Tipps für die Pausengestaltung

Nach circa 3 bis 4 Stunden konzentrierten Arbeitens sinkt Ihre Leistungskurve deutlich. Sie sind unkonzentrierter und es kommt zu Verspannungen im Körper. Spätestens zu diesem Zeitpunkt, aber besser noch früher, nämlich bereits nach 90 Minuten konzentrierter Arbeit sollten Sie eine Pause einlegen. Die Dauer einer solchen Pause sollte mindestens 10, aber gerne 15 Minuten dauern. Ihre Mittagspause sollte mindestens 30 Minuten dauern. Sie soll dazu dienen, wieder Energie aufzubauen und langfristig stressbedingte Erkrankungen zu vermeiden. Zu einer gesunden Pause gehört die Zufuhr von Sauerstoff und Bewegung.
Sammeln Sie mal in Ruhe Möglichkeiten der Pausengestaltung und planen Sie vor allem Ihre Mittagspause ganz bewusst in Ihren Arbeitsalltag ein. Verlassen Sie für die Mittagspause Ihren Arbeitsplatz und verbinden Sie sie mit einem Spaziergang.

So erinnern Sie sich an Pausen

Mit den sogenannten Ampelübungen kann durch kurzfristige Unterbrechungen einem kontinuierlichen Spannungsaufbau während des Tages entgegengewirkt werden. Es werden sozusagen in Analogie zum Stoppsignal einer Ampel durch diese Übungen gezielt Unterbrechungen im Tagesablauf gesetzt.

Um diese Zäsuren setzen zu können, suchen Sie sich bitte 4 bis 5 Gegenstände aus, mit denen Sie alltäglich, aber nicht zu oft in Berührung kommen. Diese Gegenstände versehen Sie bitte mit einem kleinen roten Signalpunkt -ähnlich dem roten Ampellicht. Dieser Signalpunkt soll Sie daran erinnern, eine kurze Pause einzulegen.

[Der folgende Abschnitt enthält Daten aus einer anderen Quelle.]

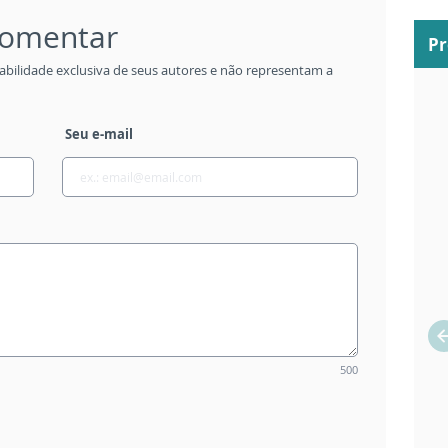
 comentar
P
abilidade exclusiva de seus autores e não representam a
Seu e-mail
500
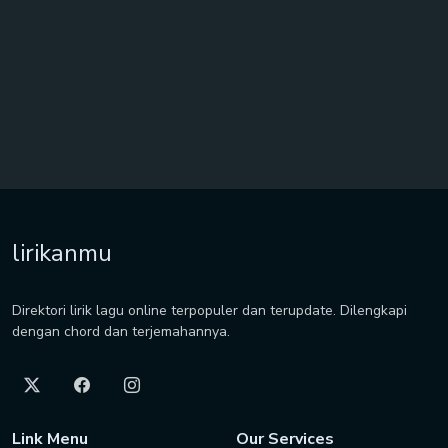
lirikanmu
Direktori lirik lagu online terpopuler dan terupdate. Dilengkapi
dengan chord dan terjemahannya.
Link Menu
Our Services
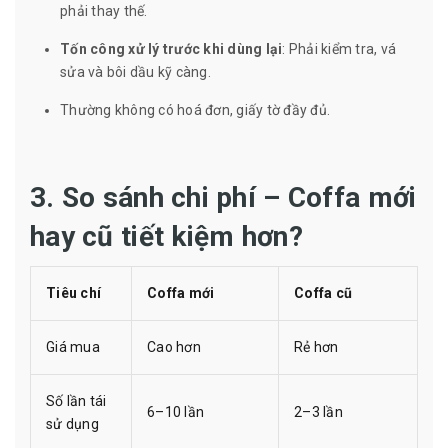
phải thay thế.
Tốn công xử lý trước khi dùng lại
: Phải kiểm tra, vá
sửa và bôi dầu kỹ càng.
Thường không có hoá đơn, giấy tờ đầy đủ.
3. So sánh chi phí – Coffa mới
hay cũ tiết kiệm hơn?
Tiêu chí
Coffa mới
Coffa cũ
Giá mua
Cao hơn
Rẻ hơn
Số lần tái
6–10 lần
2–3 lần
sử dụng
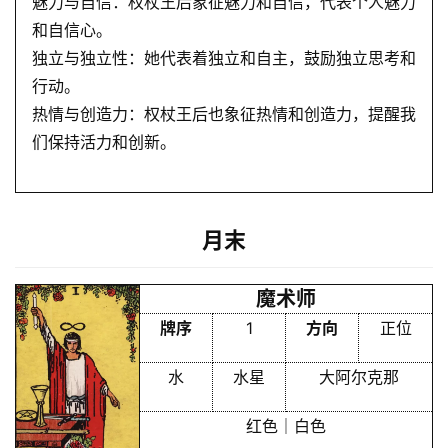
魅力与自信：权杖王后象征魅力和自信，代表个人魅力
和自信心。
独立与独立性：她代表着独立和自主，鼓励独立思考和
行动。
热情与创造力：权杖王后也象征热情和创造力，提醒我
们保持活力和创新。
月末
魔术师
牌序
1
方向
正位
水
水星
大阿尔克那
红色｜白色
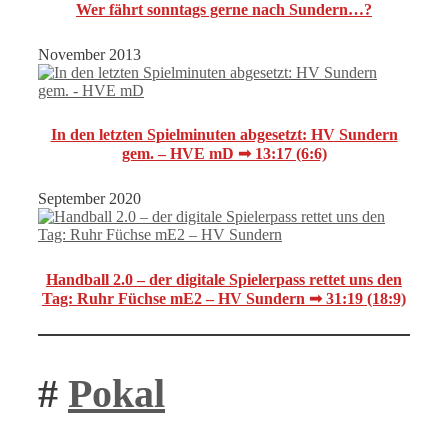
Wer fährt sonntags gerne nach Sundern…?
November 2013
In den letzten Spielminuten abgesetzt: HV Sundern
gem. – HVE mD ➟ 13:17 (6:6)
September 2020
Handball 2.0 – der digitale Spielerpass rettet uns den
Tag: Ruhr Füchse mE2 – HV Sundern ➟ 31:19 (18:9)
#
Pokal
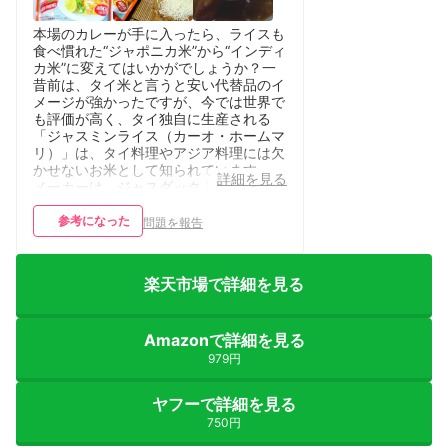
本場のカレーが手に入ったら、ライスも
食べ慣れた“ジャポニカ米”から“インディ
カ米”に変えてはいかがでしょうか？一
昔前は、タイ米と言うと安い代替品のイ
メージが強かったですが、今では世界で
も評価が高く、タイ独自に生産される
「ジャスミンライス（カーオ・ホームマ
リ）」は、タイ料理やアジア料理には欠
かせないお米として知られています。
詳細を見る
メーカーは、ジャスダック上場企業の米
穀事業を取扱う「木徳神糧株式会社」
で、タイ王国の大手米問屋「チアメン
参考になった
問題を報告
社」が提供する『ゴールデン・フェニッ
クス』ブランドをタイから輸入し、日本
の厳しい安全基準をクリアして販売され
楽天市場で詳細を見る
ています。 お米は、封を明けた瞬間か
ら良い香りが漂い、日本の“うるち米”と
は全く異なった細長い形が特徴です。そ
Amazonで詳細を見る
して、お米は研がなくてもＯＫ！気にな
る方はちょっと水で「すすぐ」だけで良
979円
いと思います。パッケージの裏面には、
炊飯器でもできる美味しい炊き方が記載
ヤフーで詳細を見る
されているので、はじめての方でも安心
750円
して調理できます。 炊あがりは、ぬか
臭は当然全くなし！香気が強すぎず、ポ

Diese Pause können Sie ganz persönlich gestalten, sie sollte jedoch einen guten erholsamen Kontrast zu Ihrer Tätigkeit darstellen.
Wenn Sie nicht in der Lage sind, Ihren Arbeitsplatz für 10 bis 15 Minuten zu verlassen und dadurch für Bewegung zu sorgen, dann gibt es die Möglichkeit der Wahrnehmungslenkung, um geistig auf andere Gedanken zu kommen. Für die Sauerstoffzufuhr öffnen Sie das Fenster.

Wahrnehmungslenkung

Mit Hilfe der bewussten Wahrnehmungslenkung können Sie Ihre Aufmerksamkeit von Stressoren und Stressreaktionen sowie stressverschärfenden Gedanken abziehen. Dadurch können Sie sich emotional beruhigen und neutralisieren, um dann wieder angemessen handeln zu können. Prinzipiell sind alle Wahrnehmungen und Tätigkeiten dazu geeignet.

Hier einige Beispiele:

  • Eine andere Aufgabe bearbeiten
  • Eine Aufgabe bearbeiten, die schnell zu einem Erfolgserlebnis führt
  • Pausen einlegen, um bewusst aus dem Fenster zu schauen, einen Apfel zu essen, oder einen Blick in die Zeitung zu tun
  • Komplizierte Bewegungsabläufe machen: Einen Schlagzeuger oder Boxer imitieren, in Gedanken über ein Seil balancieren, ein -nicht vorhandenes- Orchester dirigieren
  • Seine ganze Aufmerksamkeit auf etwas Angenehmes richten: ein Bild, Blumen, Musik, Foto etc.
  • Sich etwas Entspannendes in der Fantasie so genau wie möglich vorstellen. Bspw. ein weißer Strand, eine Blumenwiese, Gebirge mit Bergsee, Segeln auf dem Meer, ein Ohrensessel vor dem Kamin

Sie können sich natürlich auch Ihre ganz persönliche Liste positiver Wahrnehmungen und Aktivitäten anlegen.

Wann immer Sie eine nervliche Verschnaufpause benötigen, tauchen Sie in die Wahrnehmung einer Aktivität oder Vorstellung mit allen Sinnen ein, bis Ihre Gedanken nur noch damit beschäftigt sind. Danach beenden Sie Ihre Minipause und gehen mit neuer Kraft wieder an die Arbeit.